> Collected data
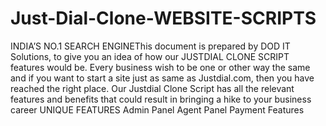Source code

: # Just-Dial-Clone-WEBSITE-SCRIPTS
INDIA’S NO.1 SEARCH ENGINEThis document is prepared by DOD IT Solutions, to give you an idea of how our JUSTDIAL CLONE SCRIPT features would be.   Every business wish to be one or other way the same and if you want to start a site just as same as Justdial.com, then you have reached the right place. Our Justdial Clone Script has all the relevant features and benefits that could result in bringing a hike to your business career
UNIQUE FEATURES
Admin Panel
Agent Panel
Payment Features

> EXERCISE GOAL
Can you give every line of the listing above as a JSON list of strings, one string per line, with blank lines and the pictures left out?

> EXERCISE OUTPUT
[
  "Source code",
  ": # Just-Dial-Clone-WEBSITE-SCRIPTS",
  "INDIA’S NO.1 SEARCH ENGINEThis document is prepared by DOD IT Solutions, to give you an idea of how our JUSTDIAL CLONE SCRIPT features would be.   Every business wish to be one or other way the same and if you want to start a site just as same as Justdial.com, then you have reached the right place. Our Justdial Clone Script has all the relevant features and benefits that could result in bringing a hike to your business career",
  "UNIQUE FEATURES",
  "Admin Panel",
  "Agent Panel",
  "Payment Features"
]